Scans -> OCR -> Renamed images workflow

Stike · June 8, 2019, 11:48pm

This is a pretty specific workflow I want to achieve using these tools:

DEVONthink Pro Office (Version 2, yes)
Keyboard Maestro
Hazel
Applescript

Additional tools may come in if necessary.

Workflow description:

Incoming are sheets on actual paper with a specific serial number on a printed sticker in the format “XY-1234-19”. Those sheets also contain a drawing which is always on the same place on every sheet.
Sheets get scanned (either JPG or PDF with OCR)
The script would then
a - the JPG case: Run OCR on each scan, find the serial number via Regex, crop the JPG to show only the drawing and rename the JPG to the serial number…
OR
b - the PDF case: find the serial number via Regex, crop the PDF (?) and create a JPG from the drawing and rename it with the serial number.

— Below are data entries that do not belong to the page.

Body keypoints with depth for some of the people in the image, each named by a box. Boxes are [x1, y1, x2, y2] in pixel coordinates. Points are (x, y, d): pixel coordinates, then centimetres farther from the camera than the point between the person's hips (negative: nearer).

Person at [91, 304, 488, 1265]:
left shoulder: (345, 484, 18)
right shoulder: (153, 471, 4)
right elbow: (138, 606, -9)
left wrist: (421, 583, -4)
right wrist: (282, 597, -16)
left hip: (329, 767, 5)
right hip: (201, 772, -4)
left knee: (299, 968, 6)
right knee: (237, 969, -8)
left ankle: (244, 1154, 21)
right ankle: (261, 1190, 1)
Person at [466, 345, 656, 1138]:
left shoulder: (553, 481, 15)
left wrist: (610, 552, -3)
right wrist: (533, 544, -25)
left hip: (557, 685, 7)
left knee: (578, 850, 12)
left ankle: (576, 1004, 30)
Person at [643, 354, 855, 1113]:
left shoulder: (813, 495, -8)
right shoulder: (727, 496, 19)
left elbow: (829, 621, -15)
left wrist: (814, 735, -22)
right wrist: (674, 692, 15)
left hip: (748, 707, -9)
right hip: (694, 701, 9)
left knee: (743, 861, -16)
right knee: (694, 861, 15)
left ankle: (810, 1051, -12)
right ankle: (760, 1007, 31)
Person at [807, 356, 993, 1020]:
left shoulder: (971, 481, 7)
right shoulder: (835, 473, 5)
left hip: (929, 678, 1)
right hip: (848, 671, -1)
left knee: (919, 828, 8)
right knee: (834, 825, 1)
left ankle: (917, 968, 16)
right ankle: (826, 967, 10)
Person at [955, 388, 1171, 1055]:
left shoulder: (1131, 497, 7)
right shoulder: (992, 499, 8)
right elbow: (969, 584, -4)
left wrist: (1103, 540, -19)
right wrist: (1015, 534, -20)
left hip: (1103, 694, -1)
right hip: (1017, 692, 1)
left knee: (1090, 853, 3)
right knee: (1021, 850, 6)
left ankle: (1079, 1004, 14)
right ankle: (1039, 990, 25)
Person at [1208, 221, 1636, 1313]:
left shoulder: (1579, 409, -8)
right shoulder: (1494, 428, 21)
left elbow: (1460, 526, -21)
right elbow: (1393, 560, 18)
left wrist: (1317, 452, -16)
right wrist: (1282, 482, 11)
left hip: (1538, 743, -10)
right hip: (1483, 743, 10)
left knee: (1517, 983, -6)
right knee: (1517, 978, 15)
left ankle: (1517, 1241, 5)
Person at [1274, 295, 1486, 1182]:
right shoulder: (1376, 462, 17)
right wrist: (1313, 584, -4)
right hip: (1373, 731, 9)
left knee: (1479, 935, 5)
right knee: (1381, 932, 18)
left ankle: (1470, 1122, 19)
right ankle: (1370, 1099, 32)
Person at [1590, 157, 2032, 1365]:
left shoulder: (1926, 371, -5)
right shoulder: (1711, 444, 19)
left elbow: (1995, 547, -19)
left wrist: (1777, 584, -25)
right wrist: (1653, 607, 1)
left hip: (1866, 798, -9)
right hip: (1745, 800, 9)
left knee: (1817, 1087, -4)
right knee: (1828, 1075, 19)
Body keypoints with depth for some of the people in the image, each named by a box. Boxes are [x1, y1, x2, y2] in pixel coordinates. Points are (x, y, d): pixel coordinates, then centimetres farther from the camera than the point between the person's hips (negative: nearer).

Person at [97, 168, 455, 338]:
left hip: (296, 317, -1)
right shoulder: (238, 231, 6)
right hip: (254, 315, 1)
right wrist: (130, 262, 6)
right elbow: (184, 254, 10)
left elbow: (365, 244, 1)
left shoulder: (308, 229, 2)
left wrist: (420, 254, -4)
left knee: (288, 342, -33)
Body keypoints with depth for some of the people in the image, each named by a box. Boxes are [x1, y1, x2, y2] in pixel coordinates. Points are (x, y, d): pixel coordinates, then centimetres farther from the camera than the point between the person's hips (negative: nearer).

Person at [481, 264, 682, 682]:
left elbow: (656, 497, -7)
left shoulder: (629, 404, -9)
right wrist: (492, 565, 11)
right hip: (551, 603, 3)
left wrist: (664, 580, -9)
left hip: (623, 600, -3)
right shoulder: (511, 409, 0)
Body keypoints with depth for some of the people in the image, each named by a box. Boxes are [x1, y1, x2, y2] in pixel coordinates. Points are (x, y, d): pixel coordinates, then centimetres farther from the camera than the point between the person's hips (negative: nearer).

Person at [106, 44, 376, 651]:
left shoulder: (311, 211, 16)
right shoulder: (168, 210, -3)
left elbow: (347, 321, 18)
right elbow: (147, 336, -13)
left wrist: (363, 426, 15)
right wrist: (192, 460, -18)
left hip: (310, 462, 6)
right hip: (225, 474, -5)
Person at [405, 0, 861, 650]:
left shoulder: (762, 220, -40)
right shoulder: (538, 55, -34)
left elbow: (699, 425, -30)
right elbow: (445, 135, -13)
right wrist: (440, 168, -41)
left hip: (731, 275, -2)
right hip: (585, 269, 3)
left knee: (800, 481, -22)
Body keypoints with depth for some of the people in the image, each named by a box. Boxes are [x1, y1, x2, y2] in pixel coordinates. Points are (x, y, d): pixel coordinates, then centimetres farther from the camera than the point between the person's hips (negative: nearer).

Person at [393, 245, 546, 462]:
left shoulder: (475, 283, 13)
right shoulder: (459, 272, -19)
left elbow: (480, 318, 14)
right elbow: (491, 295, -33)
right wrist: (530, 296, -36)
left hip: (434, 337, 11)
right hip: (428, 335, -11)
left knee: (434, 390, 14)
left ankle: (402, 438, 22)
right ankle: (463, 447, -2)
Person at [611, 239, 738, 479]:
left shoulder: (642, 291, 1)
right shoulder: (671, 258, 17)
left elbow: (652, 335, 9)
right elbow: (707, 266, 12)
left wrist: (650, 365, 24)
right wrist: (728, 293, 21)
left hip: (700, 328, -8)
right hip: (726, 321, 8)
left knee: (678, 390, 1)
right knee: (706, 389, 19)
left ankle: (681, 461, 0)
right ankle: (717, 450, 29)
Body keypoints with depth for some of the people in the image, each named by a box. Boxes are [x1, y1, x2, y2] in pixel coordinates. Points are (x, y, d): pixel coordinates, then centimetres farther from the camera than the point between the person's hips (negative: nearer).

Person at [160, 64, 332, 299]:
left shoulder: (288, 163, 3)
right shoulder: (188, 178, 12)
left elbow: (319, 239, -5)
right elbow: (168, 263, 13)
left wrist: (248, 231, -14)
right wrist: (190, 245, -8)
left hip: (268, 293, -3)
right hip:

So I can let the scanner handle the OCR or tell DTPO to do it. Which case is easier to script?
It seems Preview.app isn’t very scriptable in Mojave, so cropping would be a task for Keyboard Maestro. Also, cropping a PDF is technically not as easy as cropping a picture, which would favor version a).

Any ideas or suggestions how to do all that?

cgrunenberg · June 10, 2019, 9:21am

This depends on the used scan software. But if the scanner is able to perform OCR and create PDF documents, avoiding JPG would simplify the workflow.

The script support finally introduced by Mojave (as far as I remember) is just the standard script support of macOS. But there are actually no PDF specific commands or properties at all and the Automator actions don’t support cropping either. Therefore a third-party app like PDFPen Pro or PDF Expert might be necessary.